In this post, we introduce Contextual Retrieval, a method that significantly improves the retrieval step in RAG. This technique leverages two sub-techniques: Contextual Embeddings and Contextual BM25. According to Anthropic, Contextual Retrieval can reduce the number of failed retrievals by 49%, and when combined with reranking, this improvement jumps to 67%. These enhancements directly translate to better performance in downstream tasks.

How Contextual Retrieval Works

Contextual Embeddings

Definition: Unlike traditional embeddings that encode text independently of context, Contextual Embeddings generate vector representations of text chunks based on the context provided by the user's query.
Implementation: The model first processes the user's query to understand its context. Then, it generates embeddings for the knowledge base chunks, taking this context into account. This ensures that the retrieved information is more relevant to the specific query.

Contextual BM25

Definition: BM25 (Best Matching 25) is a ranking function used in information retrieval systems.
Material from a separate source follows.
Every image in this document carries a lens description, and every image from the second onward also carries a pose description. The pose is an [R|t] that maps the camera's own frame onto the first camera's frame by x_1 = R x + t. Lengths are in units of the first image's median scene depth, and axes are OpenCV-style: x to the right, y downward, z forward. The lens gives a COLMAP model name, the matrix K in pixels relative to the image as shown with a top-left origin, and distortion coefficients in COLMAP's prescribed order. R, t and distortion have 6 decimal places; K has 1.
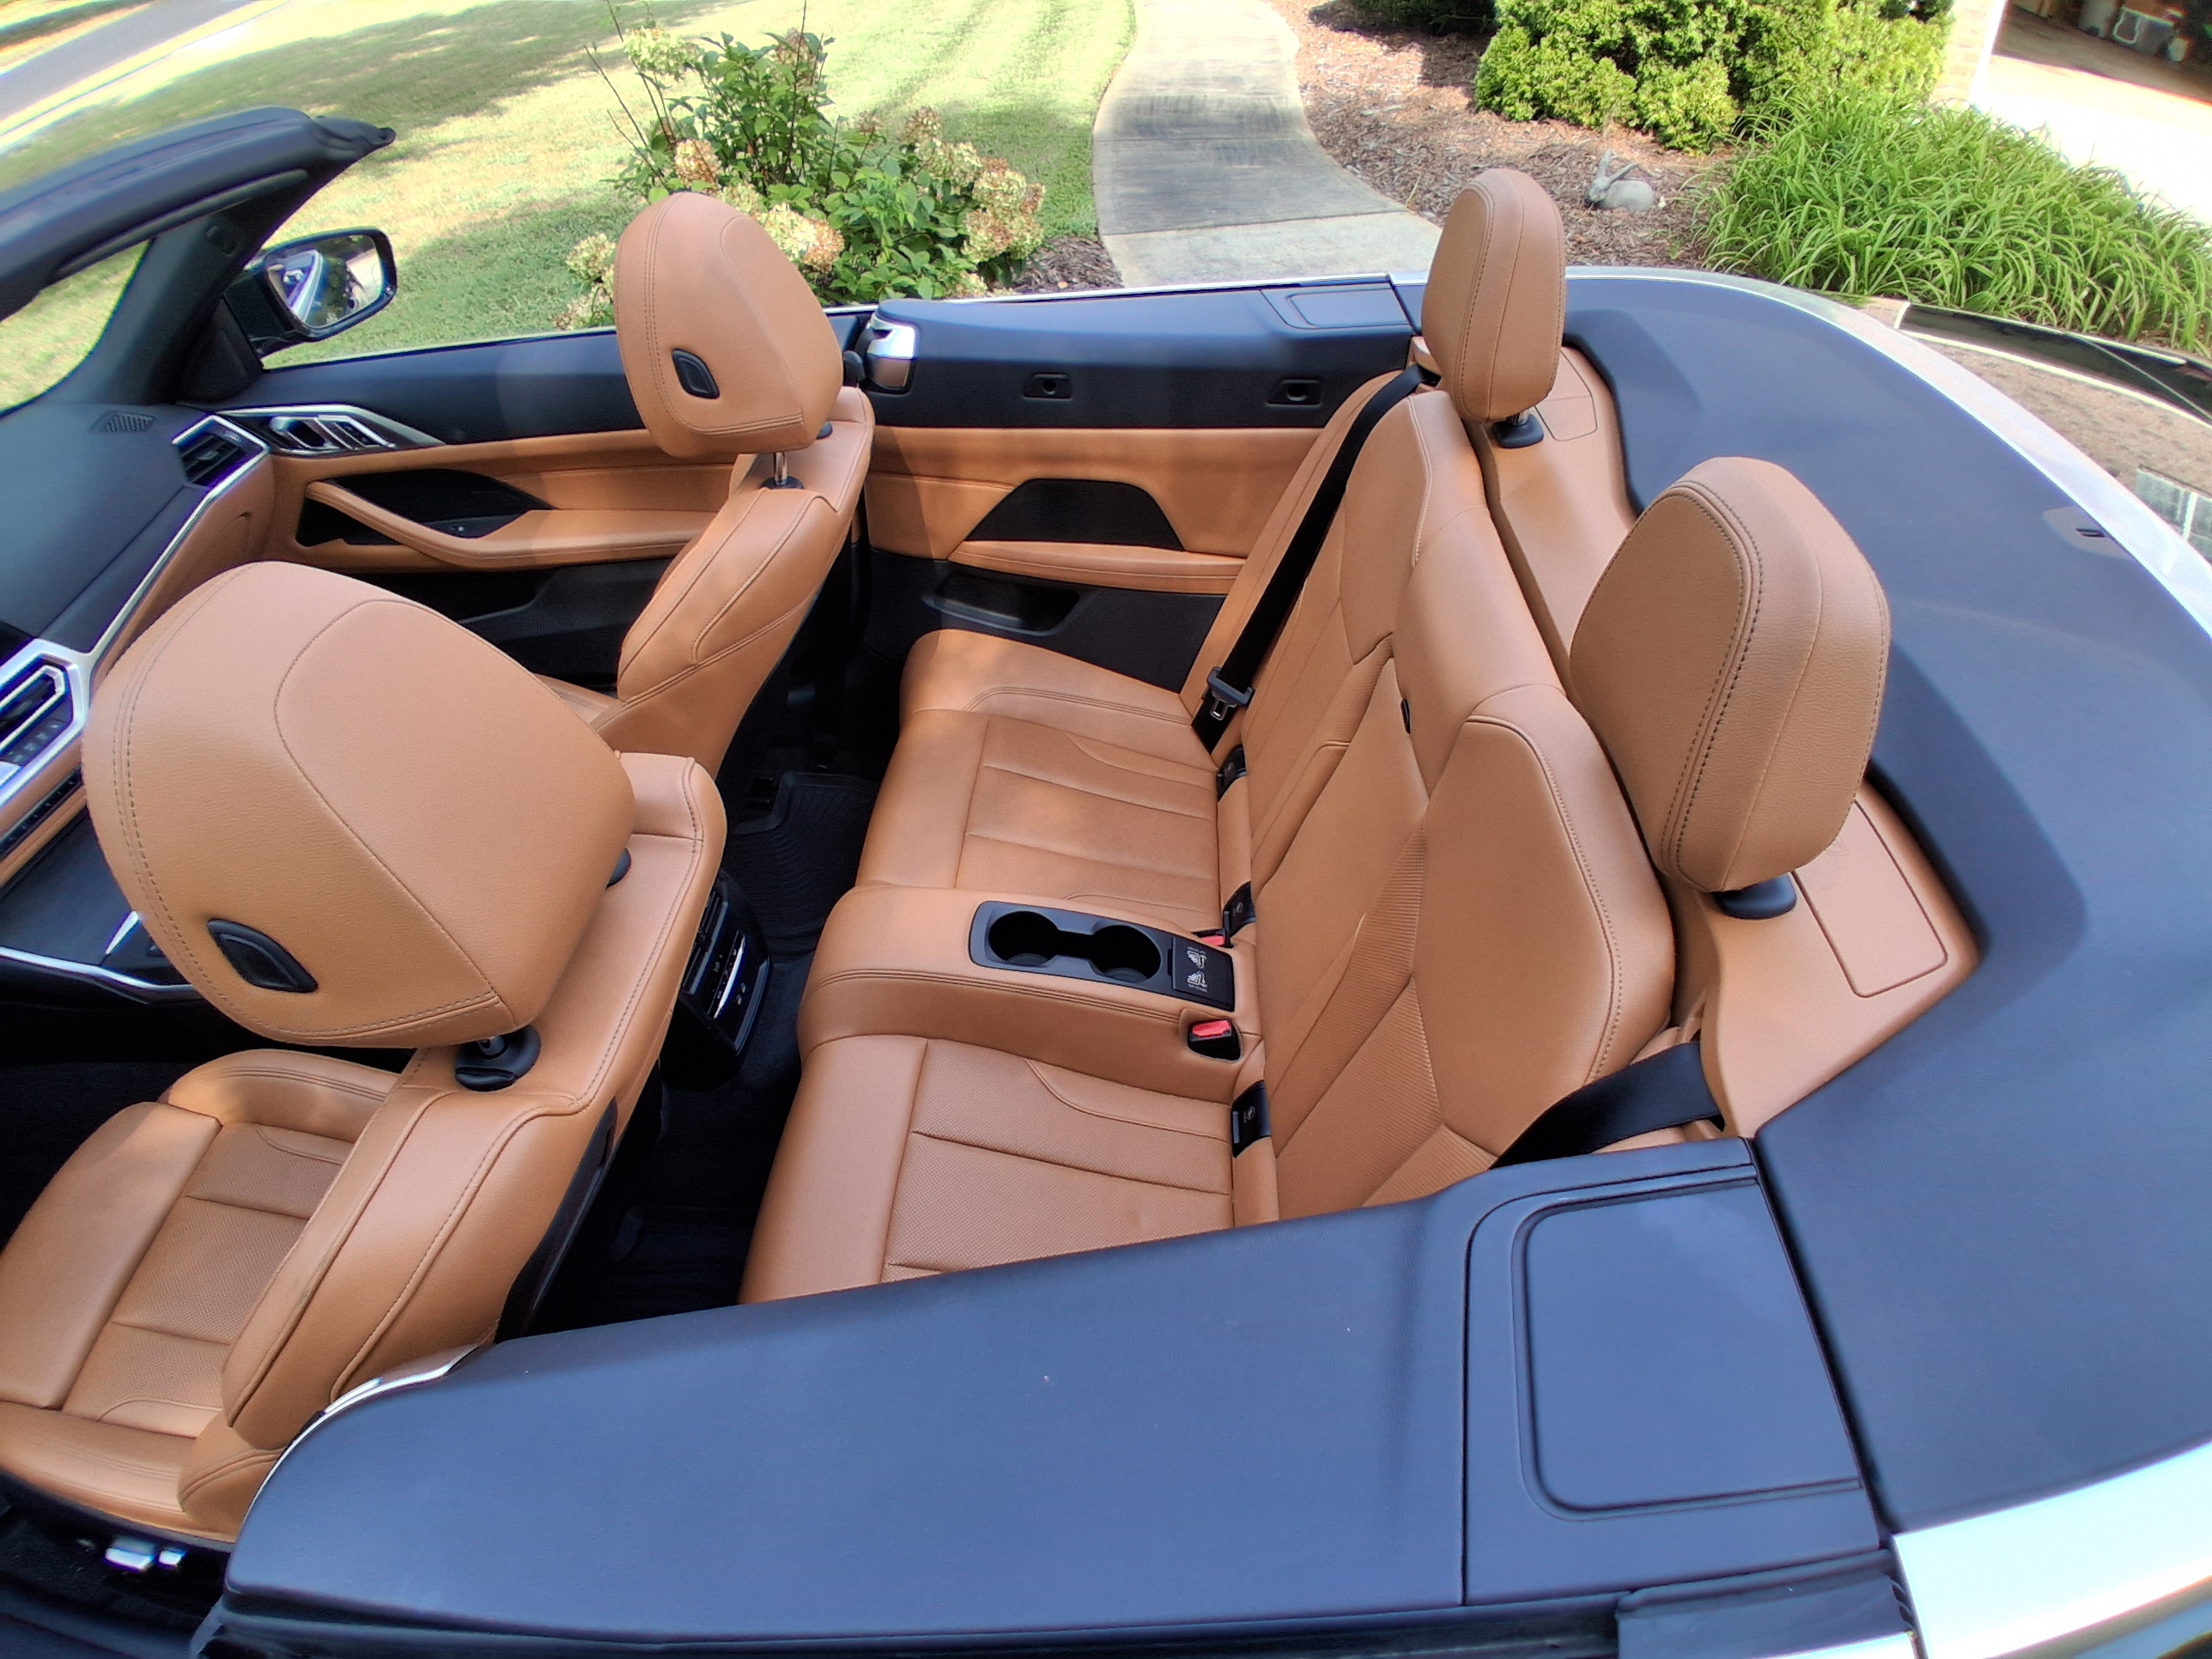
lens RADIAL K [[1150.9, 0, 1135.3], [0, 1150.9, 831.7], [0, 0, 1]] dist [-0.001773, -0.044113]
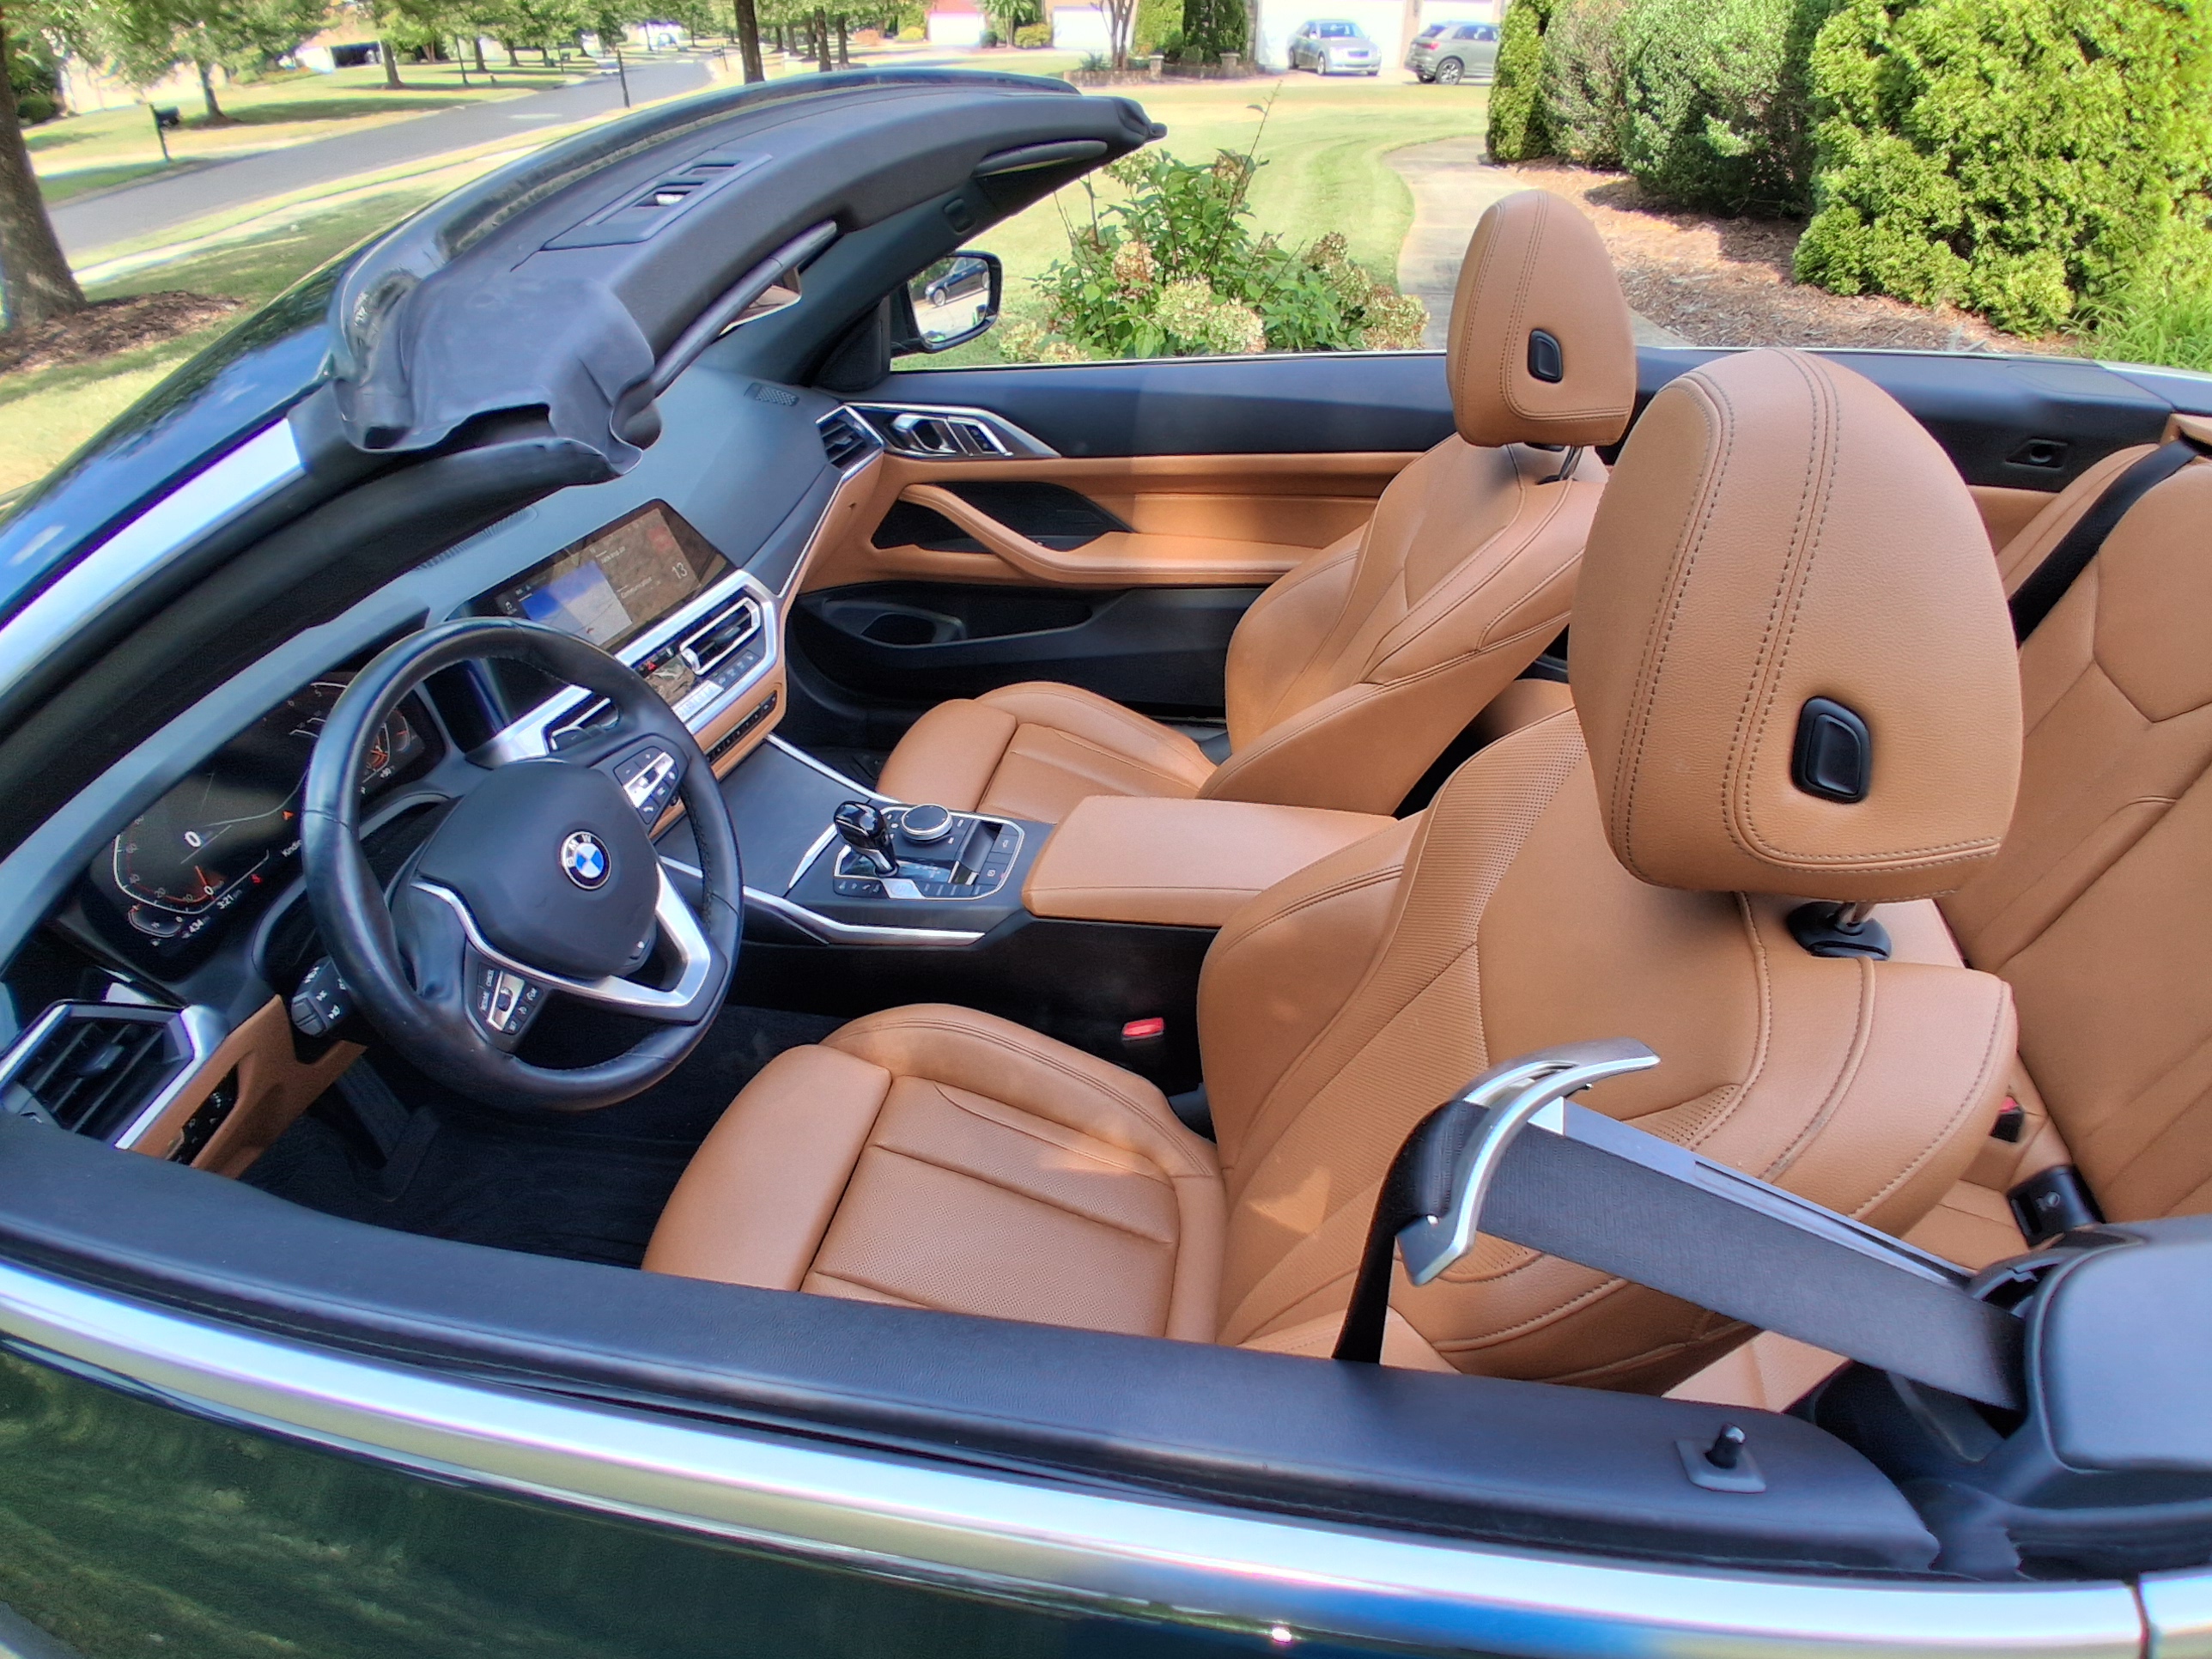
lens RADIAL K [[1150.9, 0, 1135.3], [0, 1150.9, 831.7], [0, 0, 1]] dist [-0.001773, -0.044113]
pose [[0.986559, 0.108289, -0.122374, -0.113142], [-0.121981, 0.986355, -0.110563, 0.030437], [0.108732, 0.124004, 0.986306, 0.006874]]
Contextual BM25 modifies this function to consider the user's query context.
Implementation: The system ranks the retrieved chunks based on their relevance to both the query and the context provided by the user. This improves the accuracy of the retrieval process.

A Note on Using a Longer Prompt

For smaller knowledge bases (less than 200,000 tokens or about 500 pages), you can bypass RAG entirely by including the entire knowledge base in the model's prompt. Anthropic recently introduced prompt caching for Claude, which makes this approach faster and more cost-effective:

Latency Reduction: Caching frequently used prompts between API calls reduces latency by more than 2x.
Cost Savings: Prompt caching can reduce costs by up to 90%.
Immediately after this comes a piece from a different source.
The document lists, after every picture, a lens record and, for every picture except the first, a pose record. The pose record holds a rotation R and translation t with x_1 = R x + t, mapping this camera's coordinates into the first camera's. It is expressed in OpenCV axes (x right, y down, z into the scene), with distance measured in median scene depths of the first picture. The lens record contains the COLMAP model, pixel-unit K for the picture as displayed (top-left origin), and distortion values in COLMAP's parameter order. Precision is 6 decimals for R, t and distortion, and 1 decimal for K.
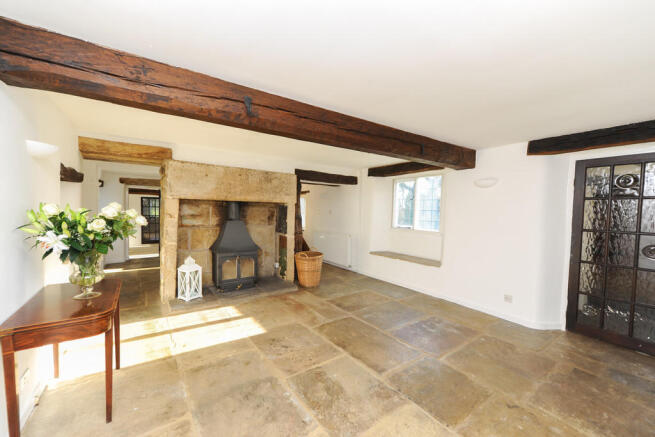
lens RADIAL K [[258.3, 0, 326.4], [0, 258.3, 222.3], [0, 0, 1]] dist [0.001817, 0.000219]
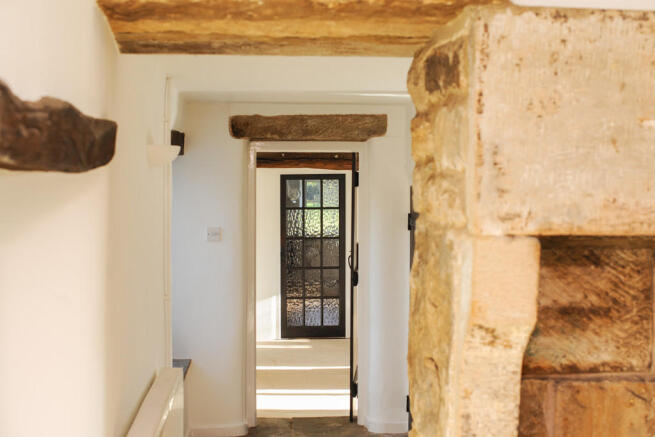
lens RADIAL K [[937.3, 0, 327.1], [0, 937.3, 218.1], [0, 0, 1]] dist [-0.101968, 0.000000]
pose [[0.849856, -0.002238, -0.527010, -0.316651], [-0.009314, 0.999771, -0.019265, -0.076355], [0.526933, 0.021281, 0.849640, 0.358469]]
You can learn more about prompt caching in Anthropic's prompt caching cookbook.

A Primer on RAG: Scaling to Larger Knowledge Bases

For larger knowledge bases that exceed the context window, RAG is the go-to solution. The process involves:

Chunking: Breaking down the knowledge base into smaller text chunks (usually a few hundred tokens each).
Embedding: Using an embedding model to convert these chunks into vector embeddings that capture their semantic meaning.
Storing: Storing these embeddings in a vector database for efficient retrieval based on semantic similarity.

At runtime, when a user submits a query:

The system generates a contextual embedding for the query.
It searches the vector database for the most relevant chunks.
These chunks are appended to the user's prompt and fed into the AI model.
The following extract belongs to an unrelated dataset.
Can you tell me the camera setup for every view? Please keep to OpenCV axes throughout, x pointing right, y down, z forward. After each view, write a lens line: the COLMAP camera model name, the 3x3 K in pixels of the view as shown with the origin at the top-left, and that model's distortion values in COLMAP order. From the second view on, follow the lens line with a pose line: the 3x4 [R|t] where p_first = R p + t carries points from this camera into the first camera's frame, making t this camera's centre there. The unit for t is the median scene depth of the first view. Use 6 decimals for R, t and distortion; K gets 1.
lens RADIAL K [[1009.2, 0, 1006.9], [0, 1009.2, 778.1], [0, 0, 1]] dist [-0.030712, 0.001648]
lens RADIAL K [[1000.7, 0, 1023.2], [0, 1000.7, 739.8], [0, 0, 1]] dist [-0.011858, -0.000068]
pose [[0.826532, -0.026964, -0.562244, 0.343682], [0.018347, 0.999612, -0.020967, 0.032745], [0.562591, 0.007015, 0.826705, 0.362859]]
Deploying Contextual Retrieval with Claude

You can easily deploy your own Contextual Retrieval solution using Claude with Anthropic's cookbook. This guide provides step-by-step instructions and best practices for integrating Contextual Retrieval into your applications.

Conclusion

Contextual Retrieval represents a significant advancement in RAG, making it easier to build AI models that can effectively leverage large knowledge bases. By reducing failed retrievals and improving accuracy, this method enhances the performance of downstream tasks, ultimately leading to more useful and reliable AI applications.